There is an irony of sorts, given the history of South Africa, that a company started by an Afrikaner engineer at the height of apartheid in the mid-1960s will next month have a black man and an outsider at the helm for the first time.
Former MTN SA CEO Mteto Nyati will take over as CEO of ailing Altron from Robbie Venter, son of Bill Venter – who started the company in 1965 – on April 3.
Under the Venter sons, Robbie and Craig, the Altron group has lost its way and this has caused the Venter family to relinquish control, step aside and look for someone else to run the company for the first time in more than 50 years.
The change comes as Altron made losses in four out of the past five years – in 2016, 2015, 2014 and 2013, including a loss of almost R1 billion in 2013 and a record loss of R1.1 billion in 2016.
Venter senior and Robbie will remain on the Altron board as nonexecutive directors.
The Venter family still has an 18% economic interest in Altron and a 25.1% voting position.
Last month, Altron shareholders backed the end of absolute control by the Venter family via a voting structure.
Nyati said during an interview this week that he had first been approached by an executive search company in July last year.
When the discussions started, Nyati learnt what the company was looking for and he discovered that he could “add value”.
It was indicated to Nyati that Altron was looking for a new CEO that had local and international experience and a track record of success running large enterprises.
It was also important that the new leader of Altron would connect with the family values of the business, he said.
The selection of the Altron CEO was a “very long” process that concluded in February this year, he said.
Nyati (52) is from Mthatha in the Eastern Cape.
He holds a Bachelor of Science degree in mechanical engineering from the University of KwaZulu-Natal.
He has worked for Afrox, Tastic Rice, Nampak, IBM SA, Microsoft SA and MTN, which included being Microsoft SA managing director and MTN SA CEO.
He has previously served as a nonexecutive director of AdvTech and Blue Labour Telecoms. In 2004, he was named one of Yale University’s world fellows on global leadership.
In 2013, he won the male business personality of the year at the Oliver Transformation and Empowerment Awards.
In 2014, the Institute of Information Technology Professionals of SA made him its IT personality of the year.
Nyati said the process included numerous interviews, including with Venter senior, who in February was replaced as Altron chairman by Mike Leeming; Robbie Venter, who is the outgoing Altron CEO; Altron board members; as well as the private equity fund Value Capital Partners (VCP), which is headed by Antony Ball and Sam Sithole, who are formerly CEO and chief financial officer of Brait, respectively.
VCP has a 15% stake in Altron.
He said that the mandate from the Altron board was that the group would focus on information and communication technology (ICT).
Altron consists of Allied Technologies, Bytes Technology and Power Technologies, which are invested in the telecommunications, IT and power electronics industries respectively.
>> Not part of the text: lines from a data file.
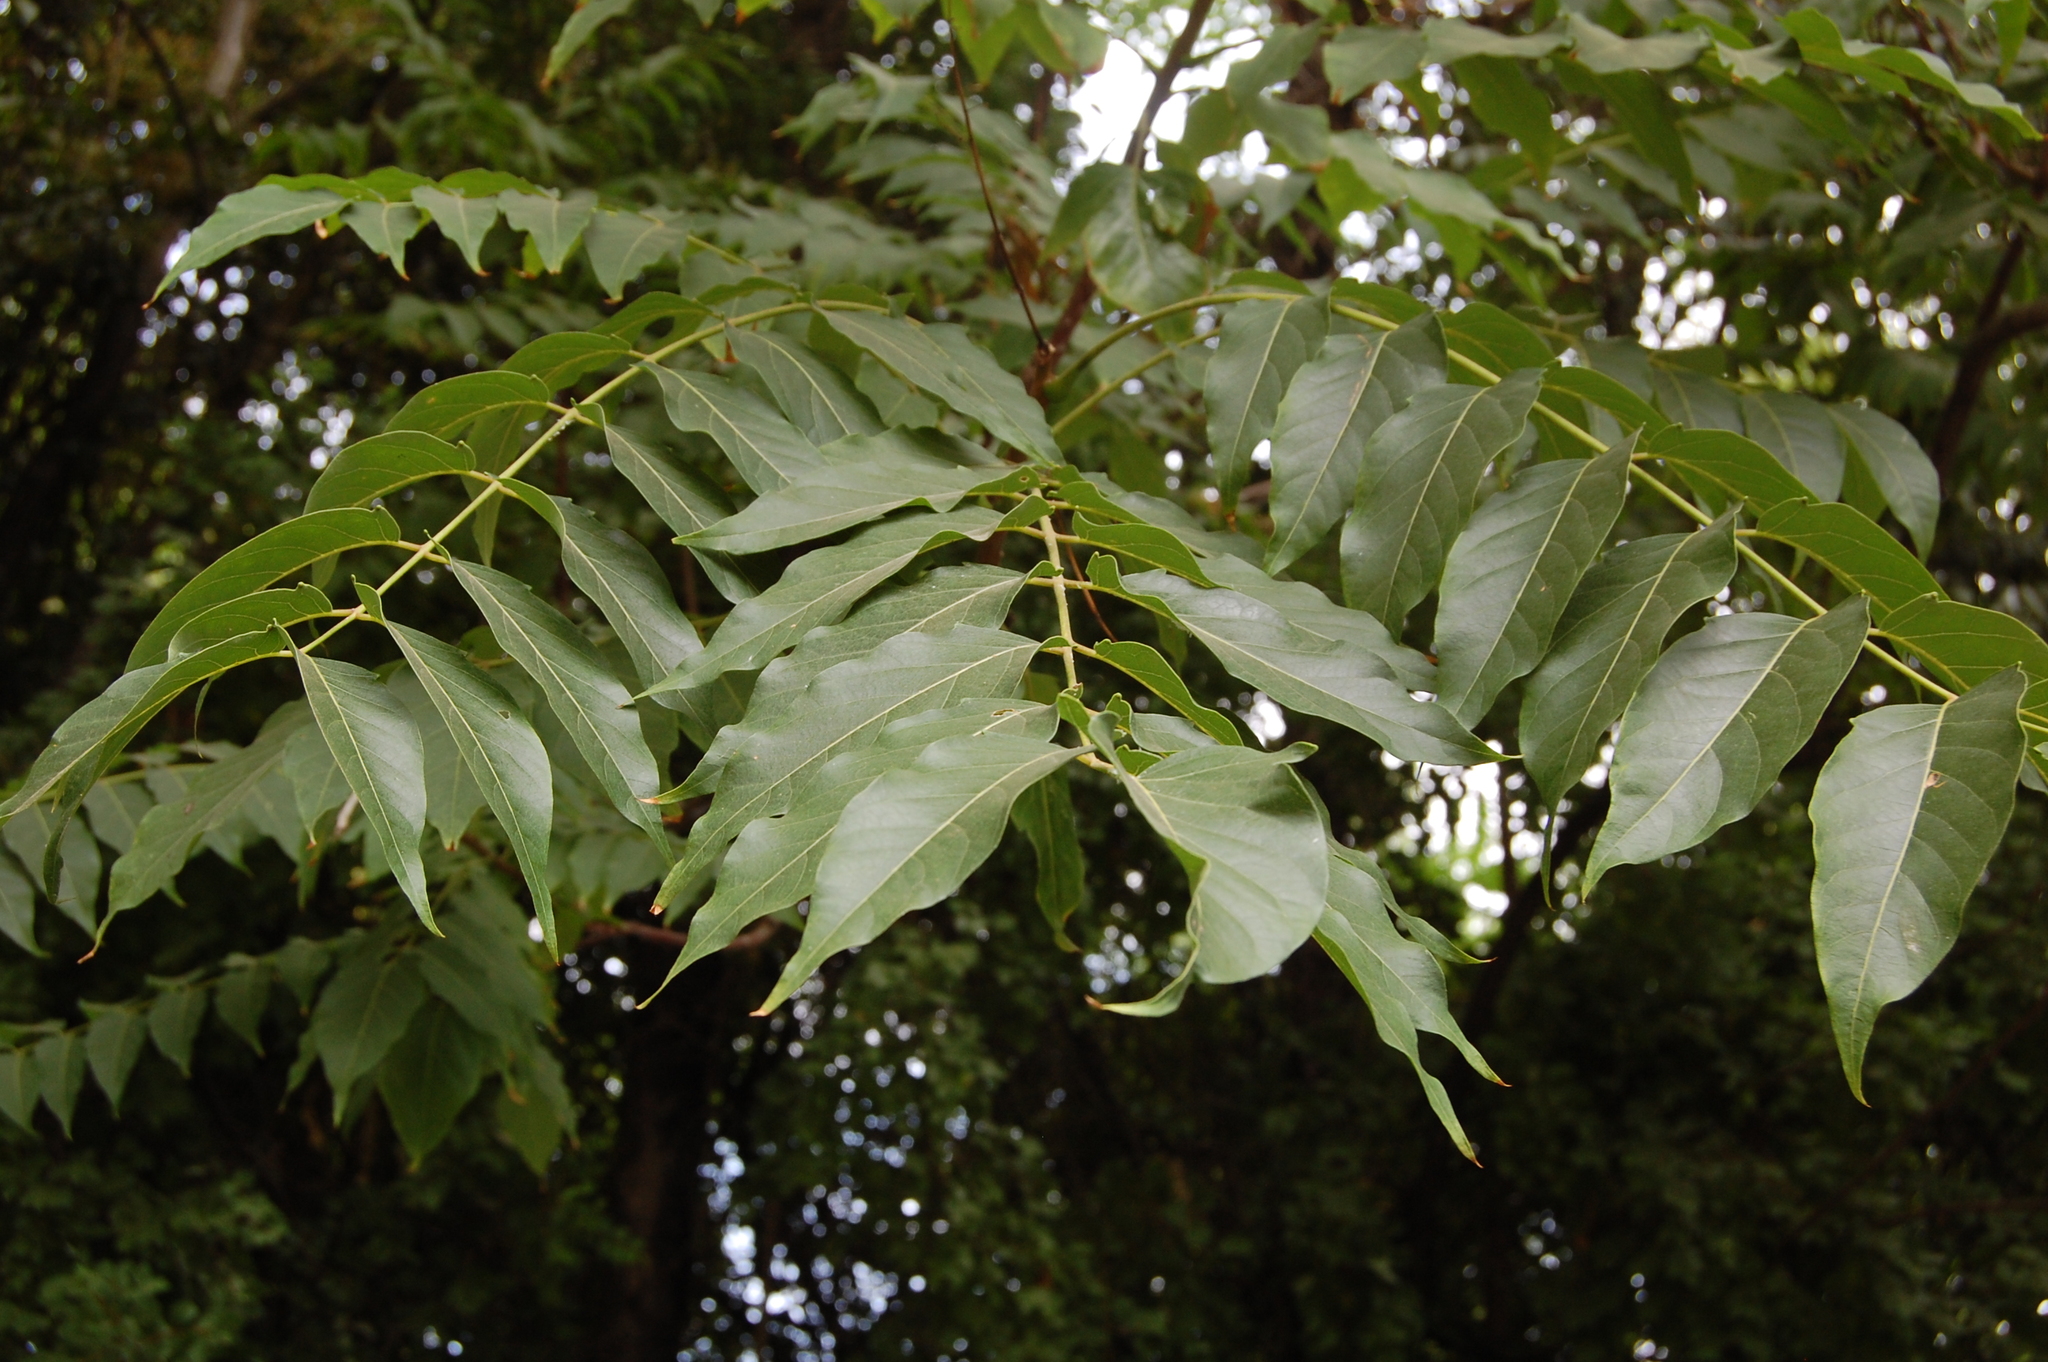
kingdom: Plantae
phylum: Tracheophyta
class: Magnoliopsida
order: Sapindales
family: Simaroubaceae
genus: Ailanthus
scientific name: Ailanthus altissima
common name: Tree-of-heaven
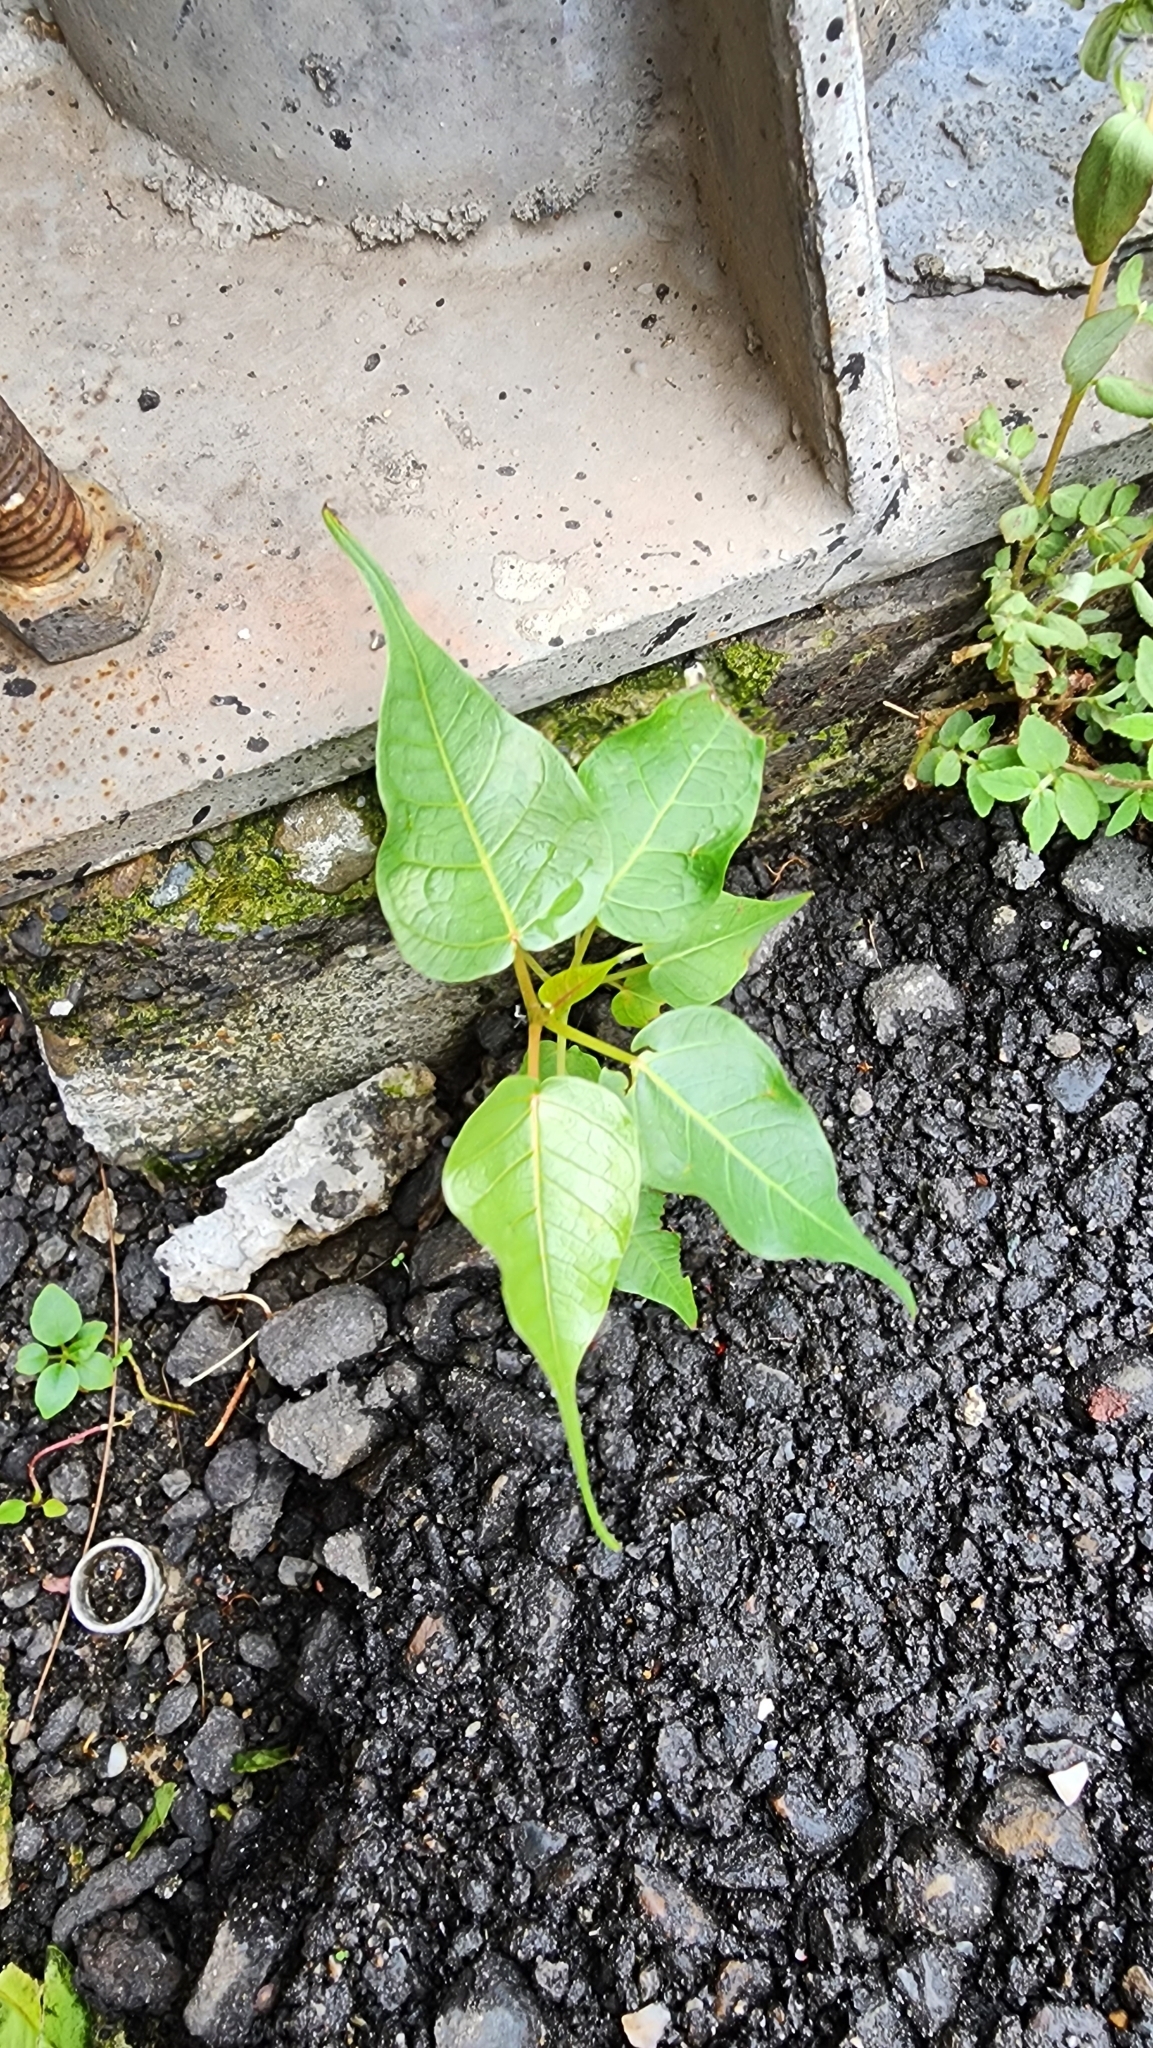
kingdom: Plantae
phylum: Tracheophyta
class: Magnoliopsida
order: Rosales
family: Moraceae
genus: Ficus
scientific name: Ficus religiosa
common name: Bodhi tree
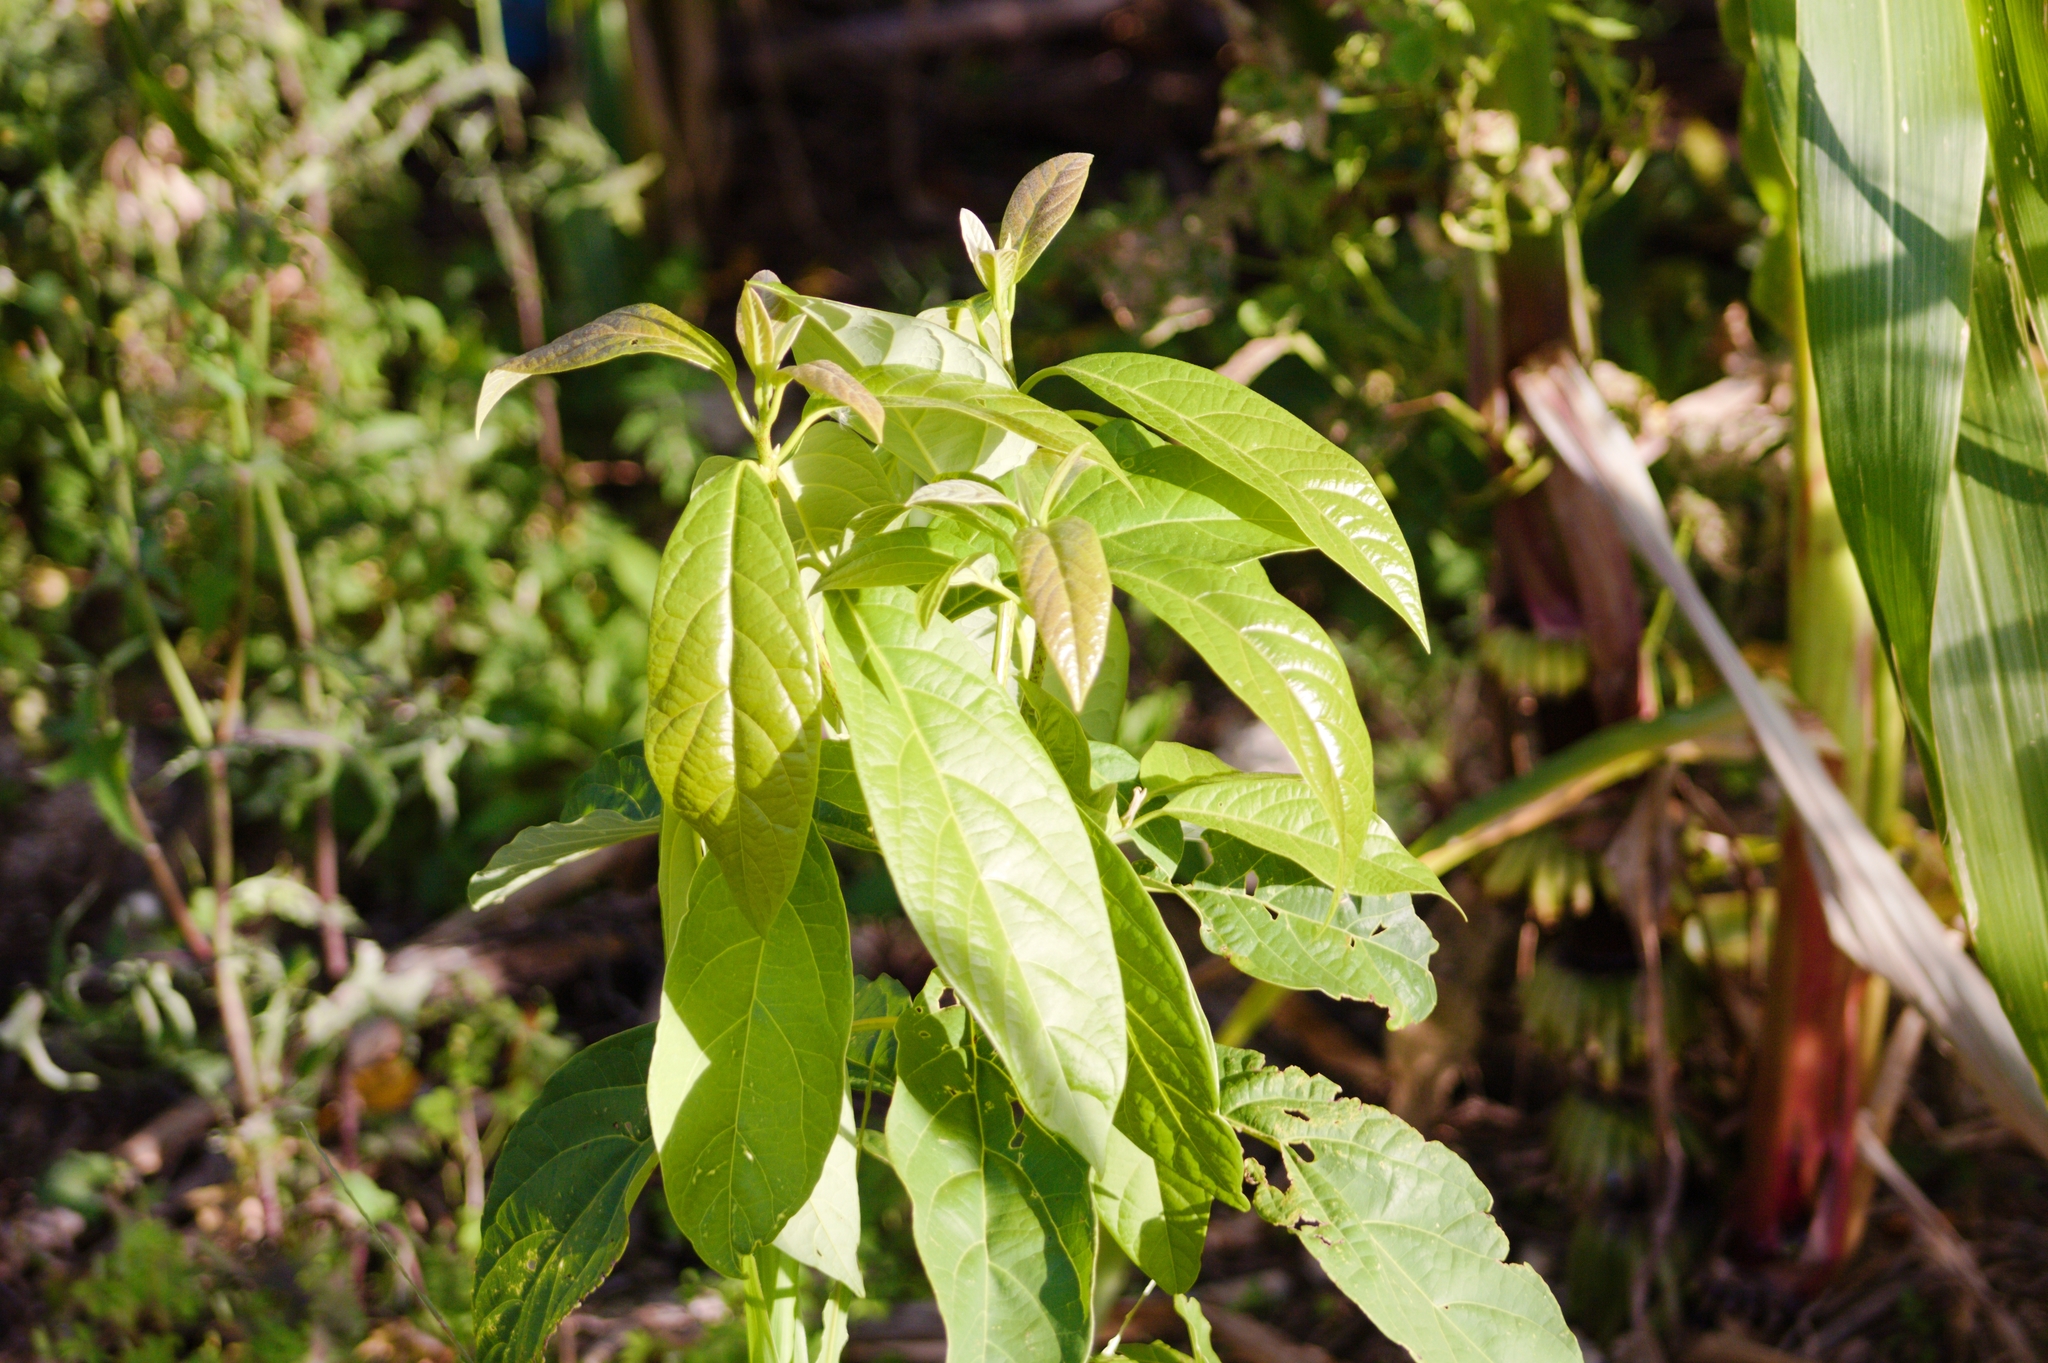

The plan would be to firstly turn around the group, Nyati said; then retain Allied Technologies and Bytes Technology; and sell Power Technologies, before doing acquisitions that would augment Altron’s ICT focus, he said.
Once the Altron turnaround had been completed the focus would be on “accelerated growth”, he said.
“We first need to stop the bleeding.
“It won’t be an easy transformation. There needs to be a change made to the company structure and the way people are incentivised,” he said.
“The challenges are going to be huge.
“The transformation of the business will make it relevant in a digital world,” he said.
Currently, Altron’s various units operated in silos and the challenge was to make the group’s companies more customer-facing.
Nyati said a “big opportunity” in the ICT space was the use of cloud computing – which is the use of a network of remote servers hosted on the internet to store, manage and process data.
Altron would look to become the preferential provider of ICT services to local business and government, he said.
Once he starts at Altron, the key issue for him would be to conduct a review of the group. “We need to look at the mission of the group, strategy, focus and new areas of ICT,” Nyati said.
The review would take up at least the first 90 days.
Nyati said that his ambition for the Altron business was to retire at the company and leave it operating at a really important ICT place.
He would also like to see Altron increase its business outside South Africa, including the rest of Africa, and elsewhere in the world to ensure a balanced position, given his experience at MTN.